[Saved entries]
----------------------------------------

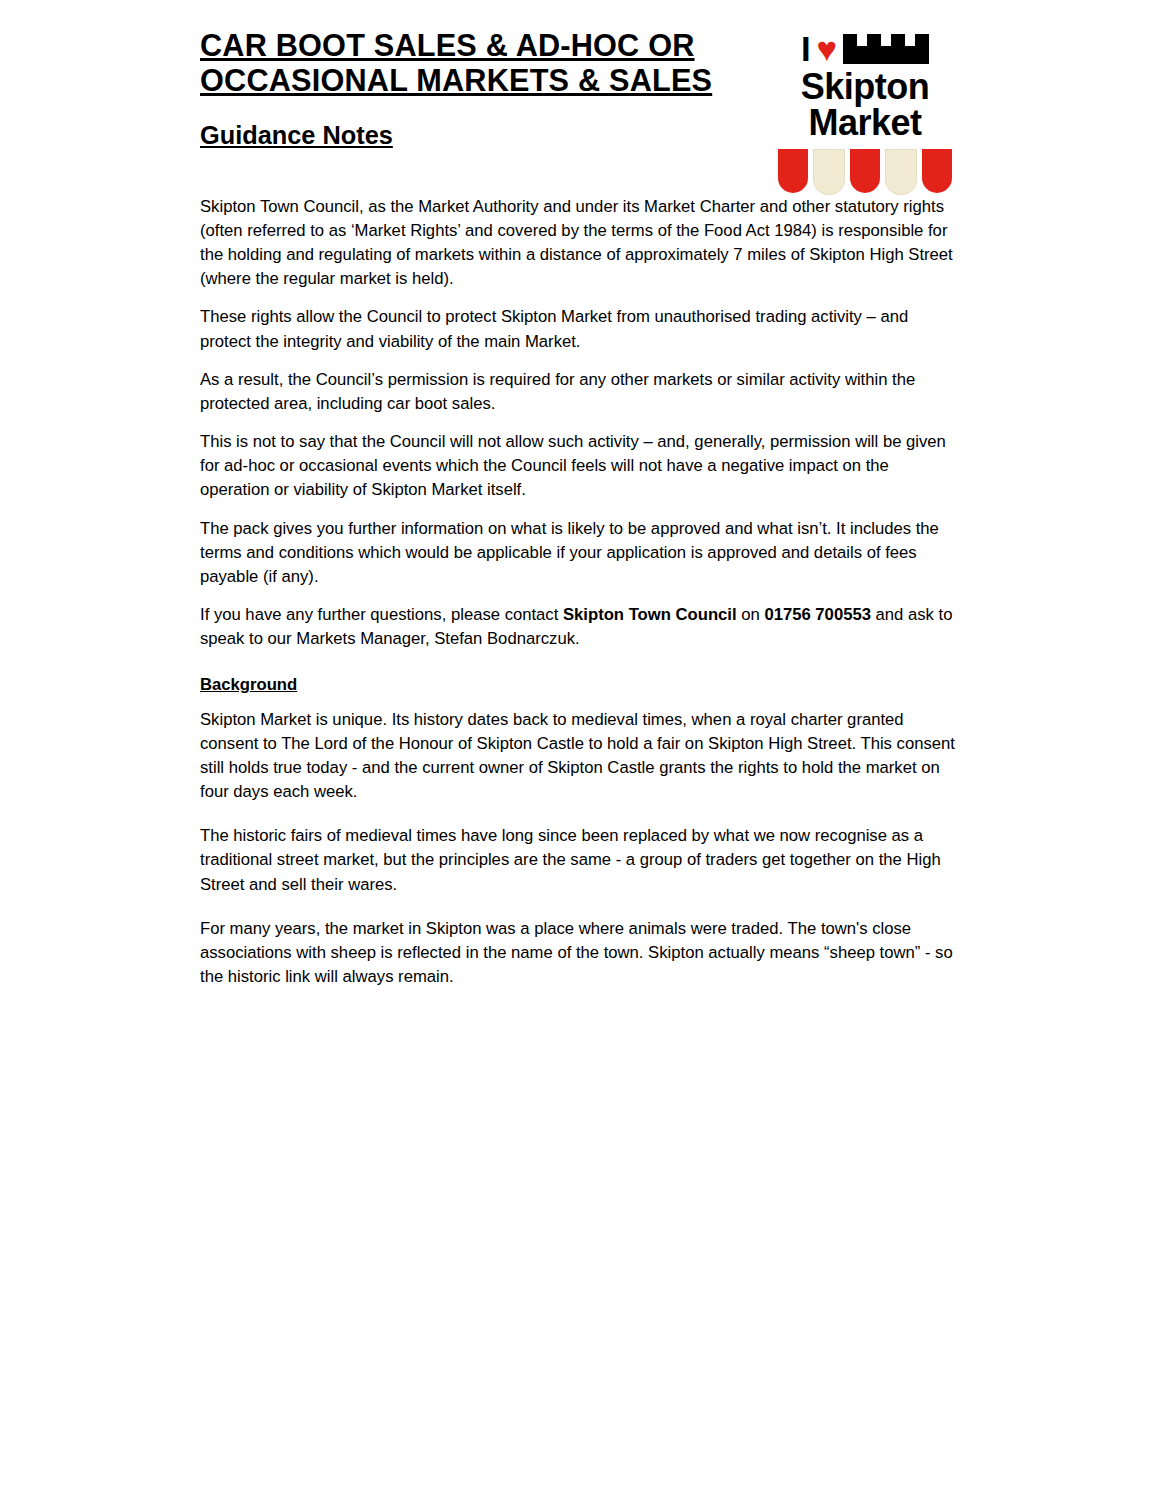Car Boot Sales & Ad-Hoc or Occasional Markets & Sales
Guidance Notes
I ♥
Skipton Market
Skipton Town Council, as the Market Authority and under its Market Charter and other statutory rights (often referred to as ‘Market Rights’ and covered by the terms of the Food Act 1984) is responsible for the holding and regulating of markets within a distance of approximately 7 miles of Skipton High Street (where the regular market is held).
These rights allow the Council to protect Skipton Market from unauthorised trading activity – and protect the integrity and viability of the main Market.
As a result, the Council’s permission is required for any other markets or similar activity within the protected area, including car boot sales.
This is not to say that the Council will not allow such activity – and, generally, permission will be given for ad-hoc or occasional events which the Council feels will not have a negative impact on the operation or viability of Skipton Market itself.
The pack gives you further information on what is likely to be approved and what isn’t. It includes the terms and conditions which would be applicable if your application is approved and details of fees payable (if any).
If you have any further questions, please contact Skipton Town Council on 01756 700553 and ask to speak to our Markets Manager, Stefan Bodnarczuk.
Background
Skipton Market is unique. Its history dates back to medieval times, when a royal charter granted consent to The Lord of the Honour of Skipton Castle to hold a fair on Skipton High Street. This consent still holds true today - and the current owner of Skipton Castle grants the rights to hold the market on four days each week.
The historic fairs of medieval times have long since been replaced by what we now recognise as a traditional street market, but the principles are the same - a group of traders get together on the High Street and sell their wares.
For many years, the market in Skipton was a place where animals were traded. The town's close associations with sheep is reflected in the name of the town. Skipton actually means “sheep town” - so the historic link will always remain.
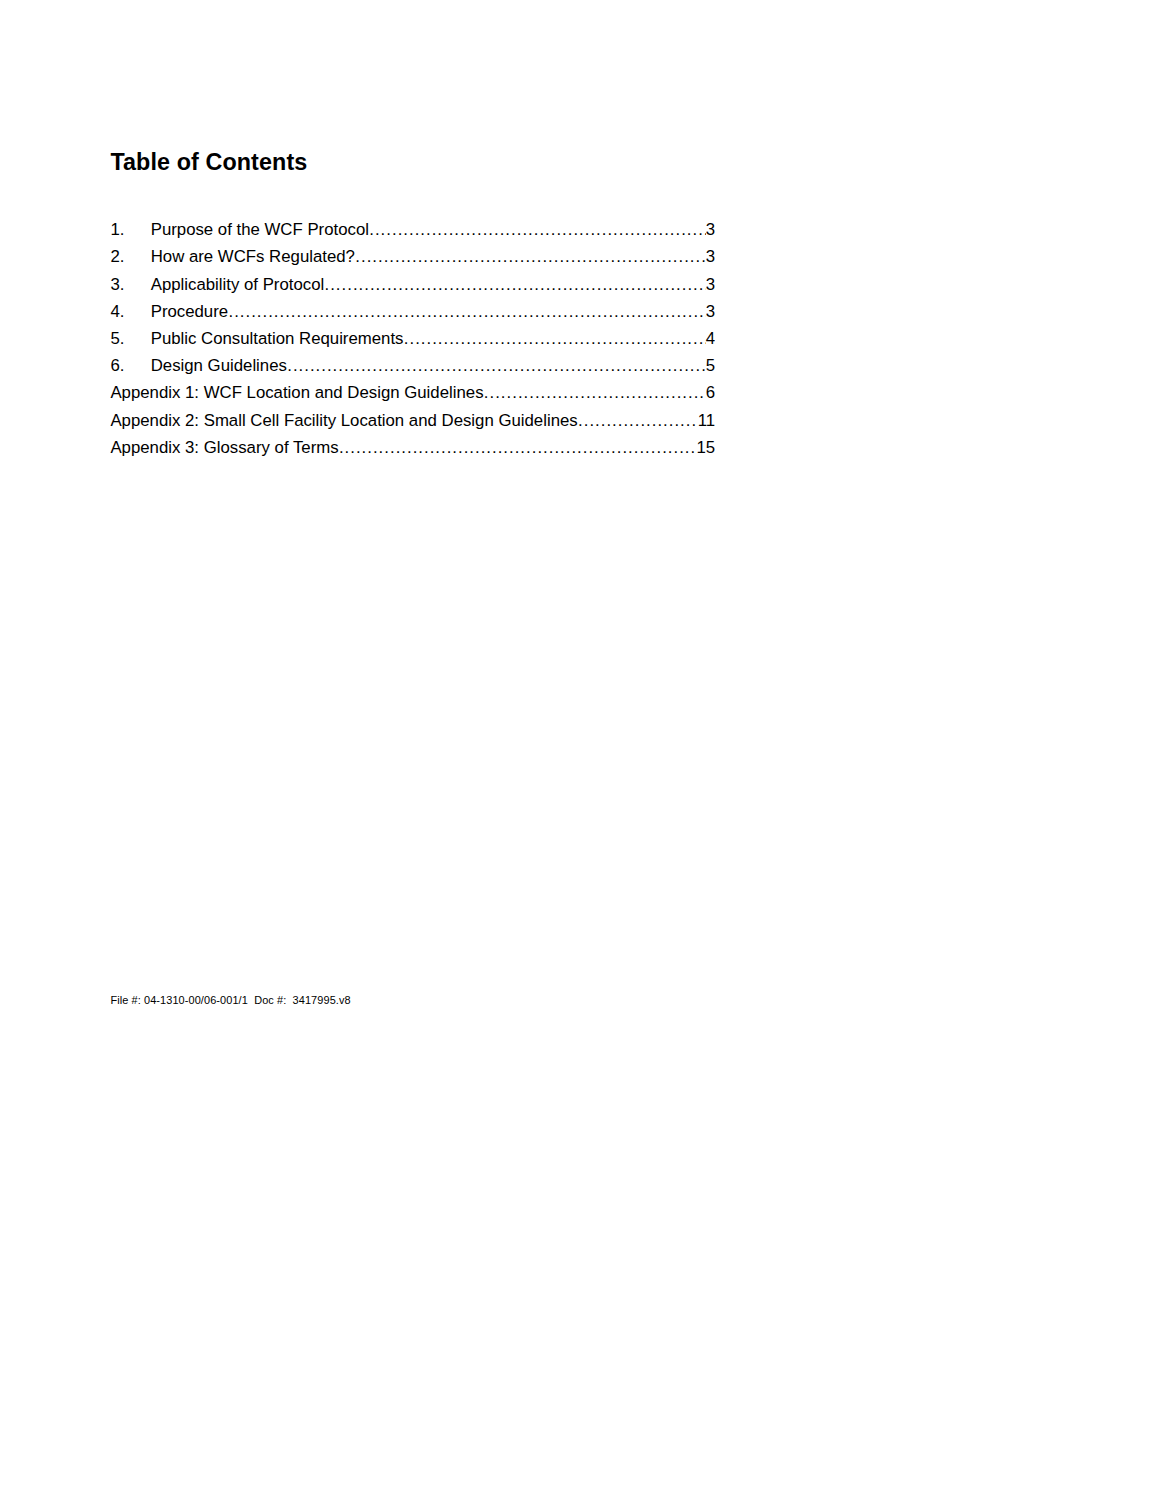Table of Contents
1. Purpose of the WCF Protocol .................................................................................................. 3
2. How are WCFs Regulated? ..................................................................................................... 3
3. Applicability of Protocol ......................................................................................................... 3
4. Procedure ......................................................................................................................... 3
5. Public Consultation Requirements ....................................................................................... 4
6. Design Guidelines ......................................................................................................... 5
Appendix 1: WCF Location and Design Guidelines ......................................................................... 6
Appendix 2: Small Cell Facility Location and Design Guidelines .............................................. 11
Appendix 3: Glossary of Terms ....................................................................................................... 15
File #: 04-1310-00/06-001/1 Doc #: 3417995.v8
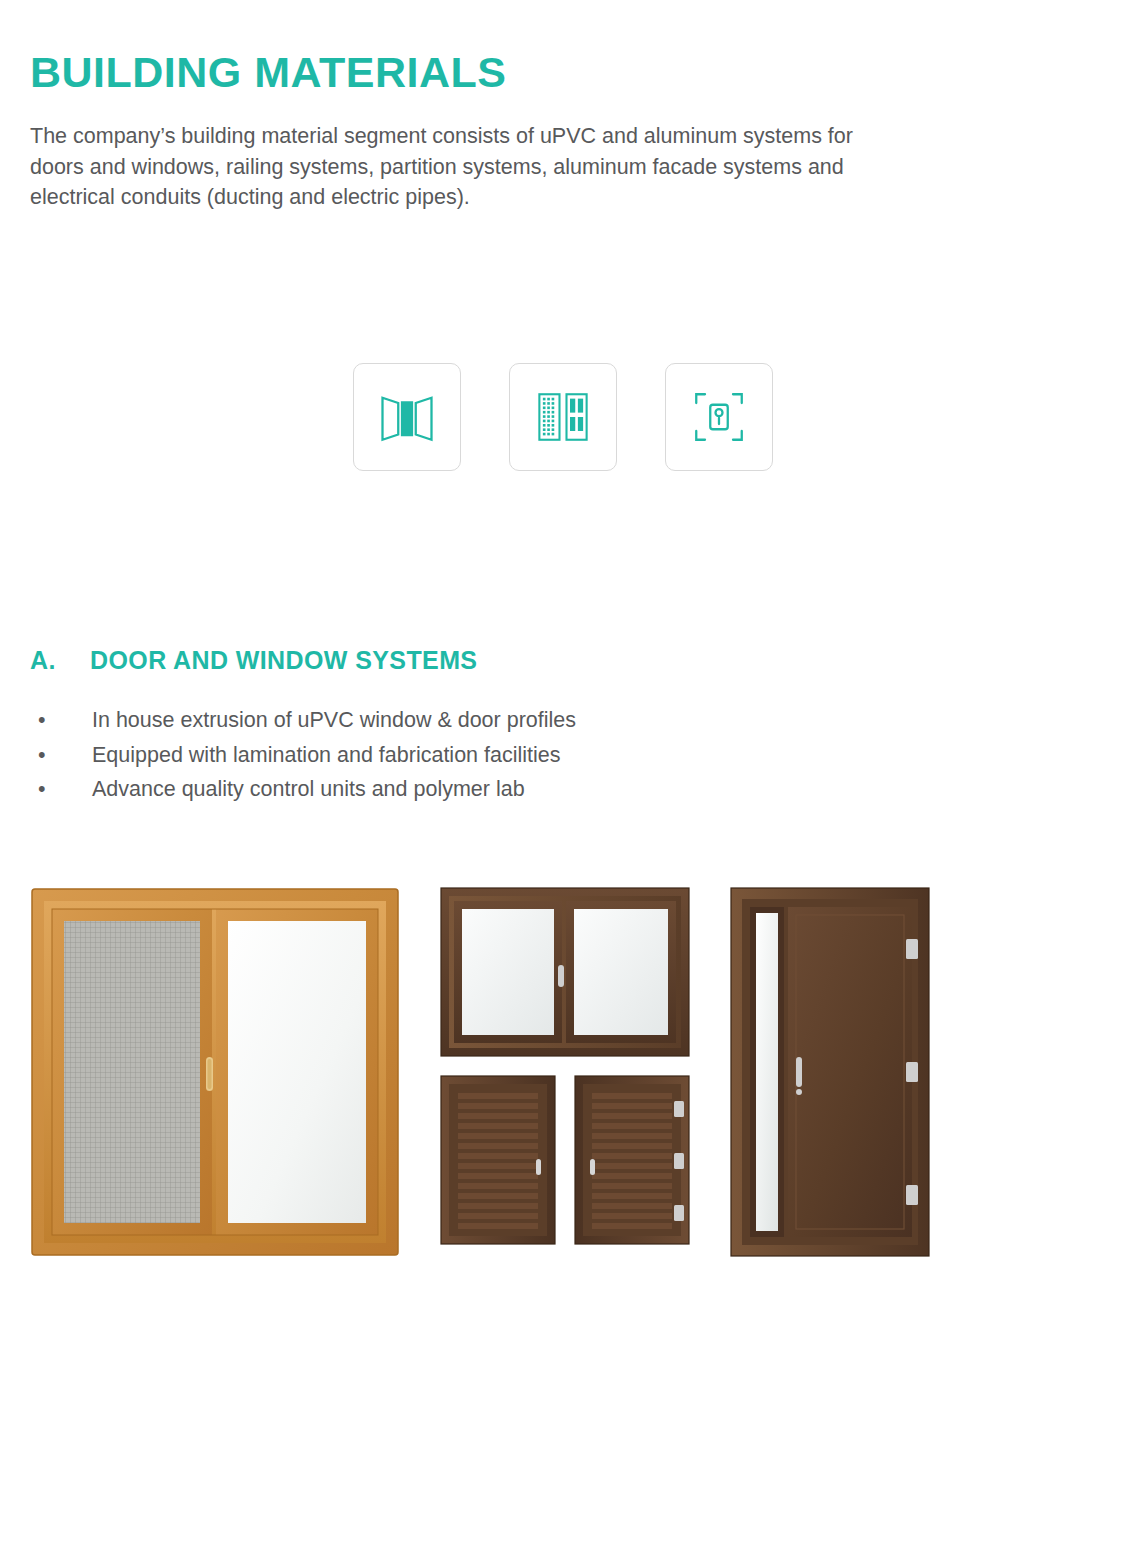BUILDING MATERIALS
The company’s building material segment consists of uPVC and aluminum systems for doors and windows, railing systems, partition systems, aluminum facade systems and electrical conduits (ducting and electric pipes).
A. DOOR AND WINDOW SYSTEMS
•In house extrusion of uPVC window & door profiles
•Equipped with lamination and fabrication facilities
•Advance quality control units and polymer lab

----------------------------------------

_Work to be completed_.
Could you return all the entries exactly as they appear, minus the pictures?

_Solved problem_.
Car Boot Sales & Ad-Hoc or Occasional Markets & Sales
Guidance Notes
I ♥
Skipton Market
Skipton Town Council, as the Market Authority and under its Market Charter and other statutory rights (often referred to as ‘Market Rights’ and covered by the terms of the Food Act 1984) is responsible for the holding and regulating of markets within a distance of approximately 7 miles of Skipton High Street (where the regular market is held).
These rights allow the Council to protect Skipton Market from unauthorised trading activity – and protect the integrity and viability of the main Market.
As a result, the Council’s permission is required for any other markets or similar activity within the protected area, including car boot sales.
This is not to say that the Council will not allow such activity – and, generally, permission will be given for ad-hoc or occasional events which the Council feels will not have a negative impact on the operation or viability of Skipton Market itself.
The pack gives you further information on what is likely to be approved and what isn’t. It includes the terms and conditions which would be applicable if your application is approved and details of fees payable (if any).
If you have any further questions, please contact Skipton Town Council on 01756 700553 and ask to speak to our Markets Manager, Stefan Bodnarczuk.
Background
Skipton Market is unique. Its history dates back to medieval times, when a royal charter granted consent to The Lord of the Honour of Skipton Castle to hold a fair on Skipton High Street. This consent still holds true today - and the current owner of Skipton Castle grants the rights to hold the market on four days each week.
The historic fairs of medieval times have long since been replaced by what we now recognise as a traditional street market, but the principles are the same - a group of traders get together on the High Street and sell their wares.
For many years, the market in Skipton was a place where animals were traded. The town's close associations with sheep is reflected in the name of the town. Skipton actually means “sheep town” - so the historic link will always remain.
Table of Contents
1. Purpose of the WCF Protocol .................................................................................................. 3
2. How are WCFs Regulated? ..................................................................................................... 3
3. Applicability of Protocol ......................................................................................................... 3
4. Procedure ......................................................................................................................... 3
5. Public Consultation Requirements ....................................................................................... 4
6. Design Guidelines ......................................................................................................... 5
Appendix 1: WCF Location and Design Guidelines ......................................................................... 6
Appendix 2: Small Cell Facility Location and Design Guidelines .............................................. 11
Appendix 3: Glossary of Terms ....................................................................................................... 15
File #: 04-1310-00/06-001/1 Doc #: 3417995.v8
BUILDING MATERIALS
The company’s building material segment consists of uPVC and aluminum systems for doors and windows, railing systems, partition systems, aluminum facade systems and electrical conduits (ducting and electric pipes).
A. DOOR AND WINDOW SYSTEMS
•In house extrusion of uPVC window & door profiles
•Equipped with lamination and fabrication facilities
•Advance quality control units and polymer lab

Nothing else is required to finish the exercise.